Morgan’s brother, Episcopalian missionary the Rev. Rufus Morgan, was a botanist by hobby, and loved exploring the ecosystem surrounding the town of Penland. He was familiar enough with the Mitchell County area to know that the small community was home-schooling its children, and thus he encouraged the Episcopal Church to build for them the Appalachian Industrial School. Once it opened, his sister was invited to teach there.
In the early 1920s, Lucy Morgan decided she wanted to help the impoverished community of Penland beyond just in the classroom: She hoped that revitalizing the local craft-making tradition would provide local women with added income. So Morgan procured some looms, placing them in the women’s houses and teaching her eager students what she knew of the trade. It didn’t take long before the budding crafters had learned all Morgan had to offer, compelling their teacher to hunt for additional resources.
“She looked back to Chicago and found Edward Worst, a leading weaver and Dewey follower,” McLaughlin reports. “She invited Worst to teach in the Penland community.”
But when craft enthusiasts outside the area heard this renowned artisan was going to teach, they also wanted to study with him; Morgan began to get inquiries from around the country.
Consequently, she used the Appalachian Industrial School buildings to host weaving workshops — and that’s how Penland School of Crafts eventually came to be.
Necessary objects
The school’s predecessors used three-quarters of a century to perfect Penland’s almost aristocratic reputation among institutions of its kind.
Fast forward to 2004 — the school’s 75th-anniversary — and Penland’s current VIPs are slated to fill the year with celebratory programs, including Penland Retrospect, opening there this Friday.
Potter Leah Leitson just returned from a weeklong faculty retreat at Penland, where former instructors had been invited to work in the studios, reconnect with their peers, enjoy the school’s secluded atmosphere — and even learn a thing or two.
“I had the opportunity to try things I’d never tried before, like flame-work,” she admits. “It made me see the importance of being able to educate the public on the process of what goes into a piece.”
One major difference between our current cultural climate and the pre-Penland era is how few people today know the ins and outs of artisan-ship.
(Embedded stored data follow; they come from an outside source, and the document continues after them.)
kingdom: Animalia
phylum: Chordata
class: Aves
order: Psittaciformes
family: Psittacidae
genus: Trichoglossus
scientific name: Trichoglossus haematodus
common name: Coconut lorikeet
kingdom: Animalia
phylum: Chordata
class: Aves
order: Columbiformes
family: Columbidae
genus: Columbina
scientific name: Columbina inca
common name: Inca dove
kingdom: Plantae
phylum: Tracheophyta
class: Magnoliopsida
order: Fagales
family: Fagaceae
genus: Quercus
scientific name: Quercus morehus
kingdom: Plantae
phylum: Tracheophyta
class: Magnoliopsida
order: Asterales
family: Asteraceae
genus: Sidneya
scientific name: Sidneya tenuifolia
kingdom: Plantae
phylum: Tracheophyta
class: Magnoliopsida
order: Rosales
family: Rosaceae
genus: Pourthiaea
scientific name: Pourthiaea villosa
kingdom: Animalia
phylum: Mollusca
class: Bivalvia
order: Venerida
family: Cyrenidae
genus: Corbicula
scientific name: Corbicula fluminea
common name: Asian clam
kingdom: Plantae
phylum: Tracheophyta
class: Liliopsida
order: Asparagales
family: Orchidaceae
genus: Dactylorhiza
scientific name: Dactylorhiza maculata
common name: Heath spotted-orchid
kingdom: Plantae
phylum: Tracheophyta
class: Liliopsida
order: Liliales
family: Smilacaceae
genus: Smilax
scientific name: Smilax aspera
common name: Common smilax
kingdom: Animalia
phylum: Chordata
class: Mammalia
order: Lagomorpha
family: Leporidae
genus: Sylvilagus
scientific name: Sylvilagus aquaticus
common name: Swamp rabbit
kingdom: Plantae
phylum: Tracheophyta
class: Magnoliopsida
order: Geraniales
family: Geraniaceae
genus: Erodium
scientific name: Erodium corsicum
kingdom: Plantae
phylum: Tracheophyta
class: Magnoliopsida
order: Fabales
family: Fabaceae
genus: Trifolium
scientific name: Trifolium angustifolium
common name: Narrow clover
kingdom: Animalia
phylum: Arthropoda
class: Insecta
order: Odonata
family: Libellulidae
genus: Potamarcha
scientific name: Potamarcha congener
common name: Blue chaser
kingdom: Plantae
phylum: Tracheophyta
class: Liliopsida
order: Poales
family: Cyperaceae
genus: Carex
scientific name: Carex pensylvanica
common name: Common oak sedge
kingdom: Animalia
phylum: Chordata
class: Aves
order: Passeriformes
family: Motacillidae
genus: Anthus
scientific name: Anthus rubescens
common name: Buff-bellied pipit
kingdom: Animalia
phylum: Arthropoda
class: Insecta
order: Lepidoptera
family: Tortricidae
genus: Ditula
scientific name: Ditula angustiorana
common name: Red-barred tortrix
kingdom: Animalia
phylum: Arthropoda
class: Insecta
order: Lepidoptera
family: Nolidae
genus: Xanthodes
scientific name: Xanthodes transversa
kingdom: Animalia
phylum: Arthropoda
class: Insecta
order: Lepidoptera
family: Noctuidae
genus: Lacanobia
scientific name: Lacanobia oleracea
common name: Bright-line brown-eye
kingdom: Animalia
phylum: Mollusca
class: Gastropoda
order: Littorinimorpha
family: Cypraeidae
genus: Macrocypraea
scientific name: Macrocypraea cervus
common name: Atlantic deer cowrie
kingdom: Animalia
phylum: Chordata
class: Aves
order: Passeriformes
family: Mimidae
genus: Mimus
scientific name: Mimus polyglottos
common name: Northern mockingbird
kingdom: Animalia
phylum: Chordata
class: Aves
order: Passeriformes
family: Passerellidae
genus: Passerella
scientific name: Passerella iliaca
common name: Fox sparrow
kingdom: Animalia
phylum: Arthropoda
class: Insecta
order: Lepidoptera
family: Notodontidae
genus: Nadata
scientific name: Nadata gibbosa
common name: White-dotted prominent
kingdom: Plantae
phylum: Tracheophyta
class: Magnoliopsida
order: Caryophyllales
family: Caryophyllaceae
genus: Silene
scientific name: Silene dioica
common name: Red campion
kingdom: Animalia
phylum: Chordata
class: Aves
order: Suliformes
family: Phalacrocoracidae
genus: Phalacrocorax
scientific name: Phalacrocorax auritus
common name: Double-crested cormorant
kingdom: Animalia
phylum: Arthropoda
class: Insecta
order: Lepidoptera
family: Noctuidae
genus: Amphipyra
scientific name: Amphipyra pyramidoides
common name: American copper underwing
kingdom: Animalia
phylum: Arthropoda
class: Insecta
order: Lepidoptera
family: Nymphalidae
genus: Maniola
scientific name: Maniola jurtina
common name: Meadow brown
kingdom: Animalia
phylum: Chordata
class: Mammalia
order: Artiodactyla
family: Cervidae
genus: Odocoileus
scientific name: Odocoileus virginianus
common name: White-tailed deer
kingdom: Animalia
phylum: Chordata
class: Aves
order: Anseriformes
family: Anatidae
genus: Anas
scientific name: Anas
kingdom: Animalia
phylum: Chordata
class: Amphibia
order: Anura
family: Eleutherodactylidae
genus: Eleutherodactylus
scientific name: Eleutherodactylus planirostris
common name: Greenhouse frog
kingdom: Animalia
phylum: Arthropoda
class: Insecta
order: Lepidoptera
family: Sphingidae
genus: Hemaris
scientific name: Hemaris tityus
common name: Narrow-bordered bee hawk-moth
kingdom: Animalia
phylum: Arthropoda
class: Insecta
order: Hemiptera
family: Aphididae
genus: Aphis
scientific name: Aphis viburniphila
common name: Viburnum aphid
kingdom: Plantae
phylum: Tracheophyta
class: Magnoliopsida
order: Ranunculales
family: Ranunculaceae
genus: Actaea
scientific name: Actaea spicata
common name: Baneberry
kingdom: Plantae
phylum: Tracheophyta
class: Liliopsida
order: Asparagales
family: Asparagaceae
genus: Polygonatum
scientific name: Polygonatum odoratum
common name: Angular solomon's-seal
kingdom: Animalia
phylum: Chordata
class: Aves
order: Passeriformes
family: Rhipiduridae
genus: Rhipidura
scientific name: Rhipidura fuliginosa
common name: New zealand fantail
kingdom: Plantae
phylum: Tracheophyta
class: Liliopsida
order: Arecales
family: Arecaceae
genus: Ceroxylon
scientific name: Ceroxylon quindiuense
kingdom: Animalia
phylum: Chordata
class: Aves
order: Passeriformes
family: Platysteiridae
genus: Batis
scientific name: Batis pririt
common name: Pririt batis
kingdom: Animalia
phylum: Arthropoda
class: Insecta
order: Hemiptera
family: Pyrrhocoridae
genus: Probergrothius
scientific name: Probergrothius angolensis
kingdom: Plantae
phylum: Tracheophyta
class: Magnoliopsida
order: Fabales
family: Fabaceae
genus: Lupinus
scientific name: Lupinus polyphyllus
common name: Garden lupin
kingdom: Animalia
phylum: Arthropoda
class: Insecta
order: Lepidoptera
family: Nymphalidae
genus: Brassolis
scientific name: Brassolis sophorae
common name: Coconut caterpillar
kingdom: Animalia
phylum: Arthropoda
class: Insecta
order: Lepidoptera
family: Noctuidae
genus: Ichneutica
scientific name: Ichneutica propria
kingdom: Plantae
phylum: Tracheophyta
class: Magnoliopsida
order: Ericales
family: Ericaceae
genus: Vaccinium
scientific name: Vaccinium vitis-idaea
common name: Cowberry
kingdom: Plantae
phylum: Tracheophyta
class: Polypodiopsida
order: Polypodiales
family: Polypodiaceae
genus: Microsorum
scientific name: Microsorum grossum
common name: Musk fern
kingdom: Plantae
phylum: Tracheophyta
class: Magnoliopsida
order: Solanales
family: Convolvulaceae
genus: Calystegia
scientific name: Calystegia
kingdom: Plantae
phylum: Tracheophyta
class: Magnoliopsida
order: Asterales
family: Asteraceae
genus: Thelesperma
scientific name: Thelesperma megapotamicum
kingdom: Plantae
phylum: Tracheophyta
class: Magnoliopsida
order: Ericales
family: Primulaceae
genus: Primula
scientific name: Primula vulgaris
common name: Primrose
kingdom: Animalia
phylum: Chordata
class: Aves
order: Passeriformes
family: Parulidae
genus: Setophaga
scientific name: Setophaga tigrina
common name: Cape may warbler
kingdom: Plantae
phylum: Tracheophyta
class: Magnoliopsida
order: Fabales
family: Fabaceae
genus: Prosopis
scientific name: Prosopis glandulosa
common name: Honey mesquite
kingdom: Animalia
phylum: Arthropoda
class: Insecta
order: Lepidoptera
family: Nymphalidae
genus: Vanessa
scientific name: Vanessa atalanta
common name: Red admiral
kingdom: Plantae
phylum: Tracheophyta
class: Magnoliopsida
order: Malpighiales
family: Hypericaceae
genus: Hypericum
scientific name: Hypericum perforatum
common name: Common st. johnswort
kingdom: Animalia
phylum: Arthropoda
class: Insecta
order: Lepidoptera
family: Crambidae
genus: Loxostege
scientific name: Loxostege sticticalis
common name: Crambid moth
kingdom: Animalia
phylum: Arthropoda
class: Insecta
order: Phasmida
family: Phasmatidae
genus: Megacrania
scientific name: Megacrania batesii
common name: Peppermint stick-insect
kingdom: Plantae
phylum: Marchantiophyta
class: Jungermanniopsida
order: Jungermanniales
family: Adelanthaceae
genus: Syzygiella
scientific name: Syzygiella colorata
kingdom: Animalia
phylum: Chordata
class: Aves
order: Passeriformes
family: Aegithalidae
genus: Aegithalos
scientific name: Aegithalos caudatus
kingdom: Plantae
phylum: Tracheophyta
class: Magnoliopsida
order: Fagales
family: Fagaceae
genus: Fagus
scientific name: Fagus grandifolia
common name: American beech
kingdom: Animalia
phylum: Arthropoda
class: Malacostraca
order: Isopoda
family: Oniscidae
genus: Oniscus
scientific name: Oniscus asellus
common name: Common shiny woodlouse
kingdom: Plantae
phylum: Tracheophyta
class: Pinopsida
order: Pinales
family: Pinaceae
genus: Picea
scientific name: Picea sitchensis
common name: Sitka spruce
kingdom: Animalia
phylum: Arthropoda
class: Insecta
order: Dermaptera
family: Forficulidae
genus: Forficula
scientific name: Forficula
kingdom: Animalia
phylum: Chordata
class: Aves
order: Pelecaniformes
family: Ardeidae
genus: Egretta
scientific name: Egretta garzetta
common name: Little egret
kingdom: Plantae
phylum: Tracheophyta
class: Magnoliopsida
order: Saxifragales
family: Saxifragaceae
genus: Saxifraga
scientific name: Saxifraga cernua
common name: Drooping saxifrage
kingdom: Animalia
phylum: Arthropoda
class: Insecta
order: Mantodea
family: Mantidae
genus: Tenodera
Basketry, weaving and ceramics used to be necessary means to forming the products used in daily life. Now, in 2004, we merely stop by the store and pick up an acrylic blanket or a set of plastic tumblers — end of story.
But this trend dates to long before Tupperware was a household staple; the post-Industrial Revolution marketplace demanded mass production beginning in the late 1700s. Thus, by the early 1920s, the idea of “craft” as an artistic or educational — i.e., non-necessary — endeavor was already deeply rooted.